In 2007, I began the process of becoming healthy. (Also, divorced. Coincidence? I think not.)

In 1994, I began the process of becoming a college grad.

And a week from yesterday, on Valentine's Day (or as I like to call it, Independence Day), I will begin  the process of becoming a yoga instructor. (Disclaimer: I don't know if I will ever teach, but the training will surely take me deeper into my practice, and prepare me to share it, if I should choose to.)

The process of becoming is scary as hell, but so very essential. If you never grow - if you never become something you aren't today - aren't you mostly dead?

Go ahead. Do something that scares you. Something you're not sure you can do. Something you suck at, but you can learn from.

Dare yourself. What might you become?

Tuesday, January 20, 2015

Training, x3

I would  be lying if I said I'm not intimidated as I registered for Yoga Teacher Training.

I would be lying if I said I'm prepared for the rigors of training for the Half I-Challenge, a 5K/half marathon combo I'm registered for at the end of April.

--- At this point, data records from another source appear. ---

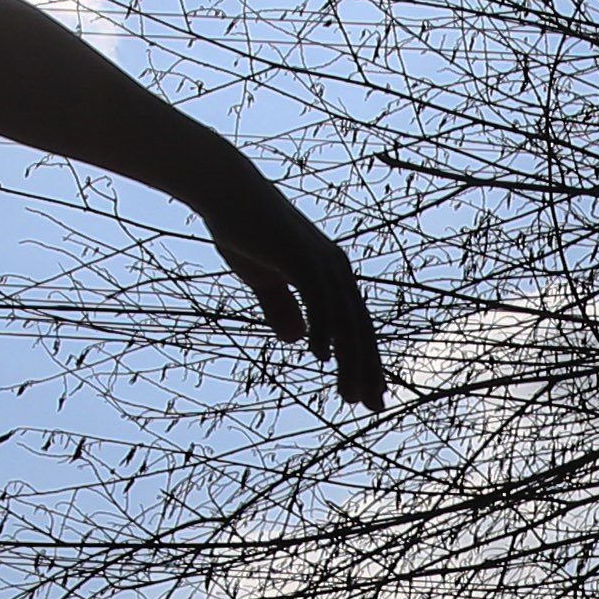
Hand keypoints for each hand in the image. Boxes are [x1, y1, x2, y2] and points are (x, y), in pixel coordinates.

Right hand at [203, 176, 388, 410]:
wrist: (226, 192)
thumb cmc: (244, 231)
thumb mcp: (264, 279)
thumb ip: (282, 308)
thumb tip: (298, 340)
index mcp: (330, 273)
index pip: (355, 324)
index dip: (363, 360)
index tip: (367, 394)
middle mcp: (335, 268)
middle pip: (359, 327)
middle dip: (367, 369)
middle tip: (372, 405)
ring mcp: (321, 262)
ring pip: (344, 321)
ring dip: (349, 360)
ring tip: (350, 394)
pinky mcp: (301, 258)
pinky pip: (319, 301)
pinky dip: (323, 329)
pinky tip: (321, 356)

And I would be lying if I said I am confident I'll be ready for my do-over on all three triathlons.

And yet, that's the plan. Training for three separate things, all extremely important to me, all happening at the same time. It's going to require discipline, really careful planning, and plenty of sleep.

Not gonna lie: it's the sleep part I'm looking forward to the most.

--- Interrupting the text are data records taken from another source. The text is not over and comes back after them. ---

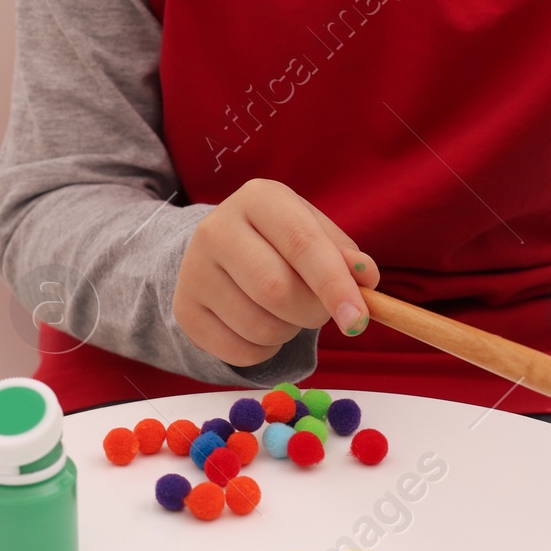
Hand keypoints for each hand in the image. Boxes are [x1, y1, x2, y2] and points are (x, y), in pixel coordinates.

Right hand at [173, 179, 378, 367]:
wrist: (222, 252)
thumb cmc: (281, 241)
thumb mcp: (316, 233)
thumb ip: (345, 255)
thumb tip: (365, 278)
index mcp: (258, 198)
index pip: (302, 245)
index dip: (335, 286)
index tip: (360, 320)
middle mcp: (217, 228)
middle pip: (277, 291)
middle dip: (312, 312)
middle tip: (318, 310)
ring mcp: (194, 271)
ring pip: (260, 327)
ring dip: (289, 332)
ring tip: (285, 311)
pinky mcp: (185, 310)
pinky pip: (241, 352)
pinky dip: (265, 350)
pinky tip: (260, 325)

Over the next six months or so, I'll do my best to chronicle the journey here. It's going to be scary as hell. But I also think it will be amazing. YTT starts February 7; it's time to buckle in and take the leap into 2015.

Sunday, January 11, 2015

2015

I ended 2014 pretty much the same way I ended 2013: frustrated with myself, having put on a suitcase full of holiday poundage. But there's one thing that's really different this time around:

I'm giving myself grace.

Am I disappointed? Yeah. But the truth is, before Thanksgiving I got sick, and it was two weeks before I was able to really work out again. So by the time I was able to get back on track, the holiday season was in full swing. Parties took precedence over training runs. Meeting girlfriends for a cocktail meant I wasn't necessarily tracking my intake. I got on the scale last week and it was pissed.

But it's okay. I know how it got there; I know how to take it off. And I'm honestly considering not worrying about it at all, because maybe what I need to do is gain muscle and quit concerning myself with the weight at all.

So this year, I have three goals:

  • One half marathon, in April. 
  • Yoga teacher training (which scares the piss out of me and has me SO EXCITED at the same time), running February - June.
  • Three triathlons (the same three as last year - Esprit de She, IronGirl, and the biggie - Chicago, at the end of summer).

Training for the half begins in earnest tomorrow. Tri training shortly after that. And yoga teacher training will be an ongoing pursuit, every Saturday for the front half of the year.

I'm not going to be crazy about logging calories (although I will do my best to eat wisely.) I'm not going to kill myself to get workouts in (because I don't exercise; I train). And I'm not going to give in to the shoulda/coulda/woulda that often comes with not taking the best care of myself. No, I'm just not going there. I'm simply going to take each day as it comes, doing the best I can. And I'll try to be a little better at updating the blog, because it really does help me to stay honest.